FIRE weighs in on the horrific struggle involving Israeli-Palestinian conflict with the same excellent suggestion that it offers regarding ever other conflict: The more feee speech, the better.

The article is titled: "As the Israeli-Palestinian conflict escalates, so must our commitment to free speech: Intense political disagreements demonstrate the necessity of the First Amendment." Excerpt:

Let every participant in the debate over the Israeli-Palestinian conflict show their cards, even those with the most extreme views. And let others marshal arguments and evidence to refute or discredit those views. Let it all happen out in the open.

At the end of the day, we’re not better off knowing less about what our fellow Americans actually think. As FIRE co-founder Harvey Silverglate has said, “I want to know who the Nazi in the room is so I know not to turn my back to them.”

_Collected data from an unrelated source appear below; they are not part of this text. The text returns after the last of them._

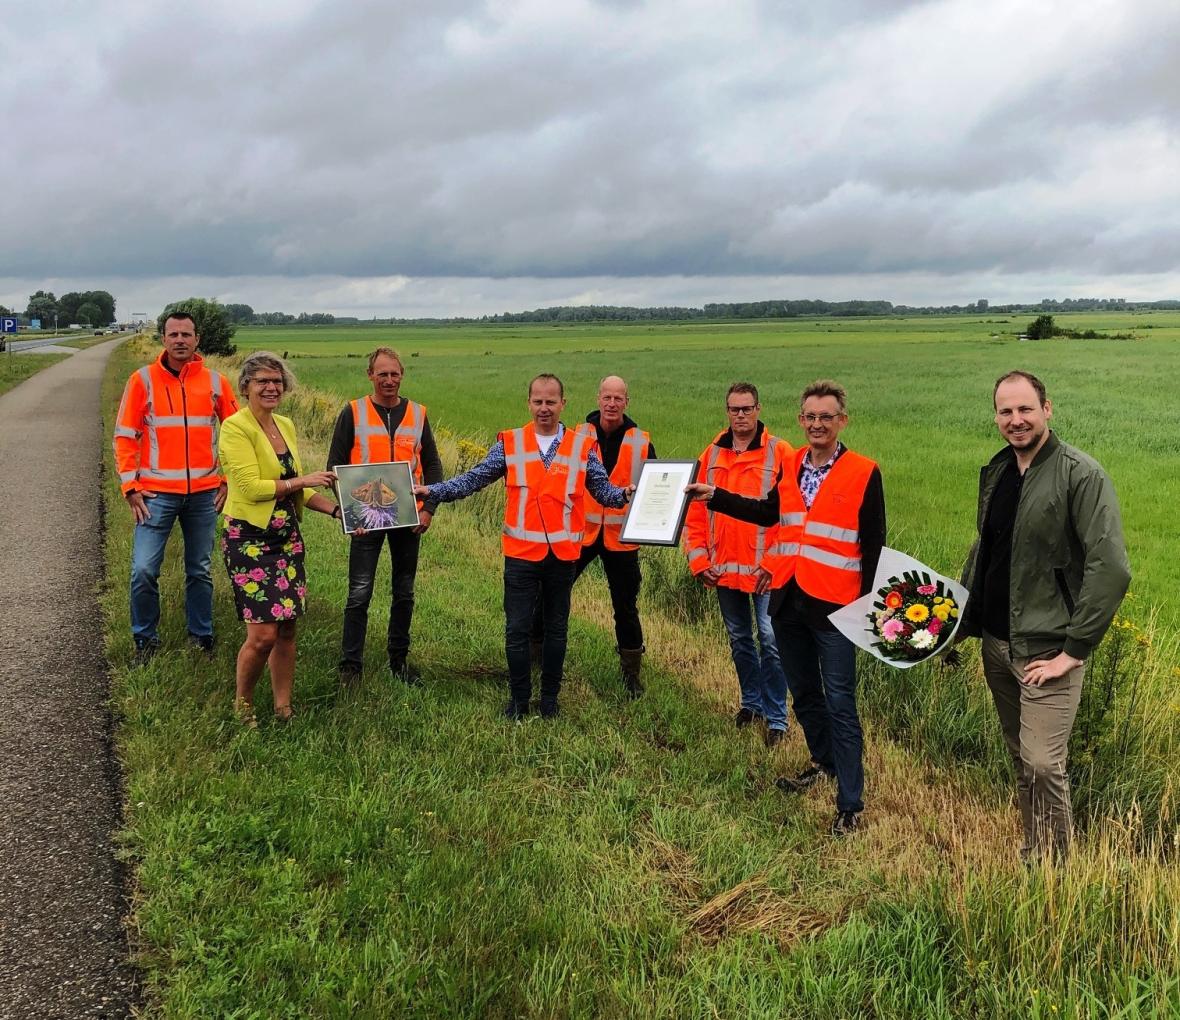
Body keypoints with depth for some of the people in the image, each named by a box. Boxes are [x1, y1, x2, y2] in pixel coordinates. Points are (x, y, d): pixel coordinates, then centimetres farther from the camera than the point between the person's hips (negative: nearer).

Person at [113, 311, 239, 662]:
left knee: (200, 571, 12)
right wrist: (130, 486, -5)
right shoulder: (143, 380, 0)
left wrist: (230, 479, 4)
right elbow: (124, 436, 1)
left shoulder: (215, 382, 3)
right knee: (144, 571, -6)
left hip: (204, 494, 2)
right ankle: (145, 639, 14)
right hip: (156, 493, -1)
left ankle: (202, 636, 26)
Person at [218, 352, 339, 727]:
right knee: (263, 633, -8)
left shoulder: (285, 425, 11)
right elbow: (251, 487, -19)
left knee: (287, 629, 8)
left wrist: (336, 510, 5)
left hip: (287, 538, 7)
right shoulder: (235, 427, -11)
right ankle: (242, 704, 18)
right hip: (249, 539, -7)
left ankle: (283, 709, 23)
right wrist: (303, 481, -16)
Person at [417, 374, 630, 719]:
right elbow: (473, 479, -1)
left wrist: (624, 495, -21)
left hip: (563, 554, 1)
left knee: (556, 629, 13)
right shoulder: (510, 443, 1)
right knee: (517, 630, 4)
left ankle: (550, 698, 28)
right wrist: (433, 491, -12)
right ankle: (519, 699, 21)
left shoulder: (582, 445, 1)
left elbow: (603, 489, 0)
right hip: (521, 554, 0)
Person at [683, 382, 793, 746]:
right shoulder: (712, 455, 7)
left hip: (764, 570, -4)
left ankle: (776, 718, 8)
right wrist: (699, 560, 1)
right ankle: (751, 702, 35)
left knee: (770, 642, -4)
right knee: (739, 640, 17)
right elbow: (695, 512, 8)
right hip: (723, 569, 5)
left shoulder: (780, 453, -6)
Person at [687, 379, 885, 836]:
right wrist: (715, 496, 17)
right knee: (804, 695, 20)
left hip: (833, 607, -6)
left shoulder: (864, 473, -7)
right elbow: (769, 512, 22)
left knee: (840, 705, -2)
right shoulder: (791, 466, 7)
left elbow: (874, 545, -5)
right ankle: (824, 763, 42)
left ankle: (850, 806, 5)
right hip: (788, 601, 6)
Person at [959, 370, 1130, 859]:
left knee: (1042, 764, -6)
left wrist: (1075, 650, -18)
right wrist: (962, 623, 14)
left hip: (1046, 649, -6)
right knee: (1019, 757, 16)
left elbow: (1111, 569, -19)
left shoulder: (1081, 475, -14)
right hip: (995, 642, 7)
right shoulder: (995, 471, 8)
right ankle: (1030, 853, 30)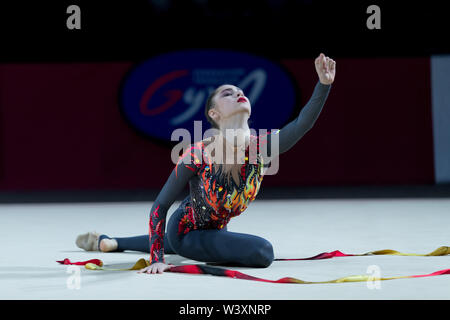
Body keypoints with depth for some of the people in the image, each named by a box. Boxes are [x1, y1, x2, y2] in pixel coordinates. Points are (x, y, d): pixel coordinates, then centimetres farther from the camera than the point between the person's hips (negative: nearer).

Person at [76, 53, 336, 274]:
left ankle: (108, 242, 60)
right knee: (263, 252, -25)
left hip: (215, 231, 6)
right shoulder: (198, 155, -32)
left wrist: (324, 84, -52)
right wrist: (157, 259, -30)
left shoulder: (260, 147, -22)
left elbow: (301, 125, -37)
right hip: (185, 231, -6)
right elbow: (160, 206, -24)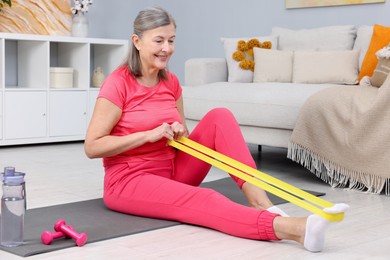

In Snyder v. Phelps, the Supreme Court upheld the right of the Westboro Baptist Church to picket soldiers’ funerals with signs bearing messages like “Fags Doom Nations” and “Thank God for Dead Soldiers.” It’s hard to find a case involving speech that draws less public sympathy. But as the Court said in an 8-1 decision uniting justices across the ideological spectrum:

Speech is powerful. It can stir people to action, move them to tears of both joy and sorrow, and—as it did here—inflict great pain. On the facts before us, we cannot react to that pain by punishing the speaker. As a Nation we have chosen a different course—to protect even hurtful speech on public issues to ensure that we do not stifle public debate.

Free speech comes at a price. But it’s nothing compared to the price we will pay if we abandon it.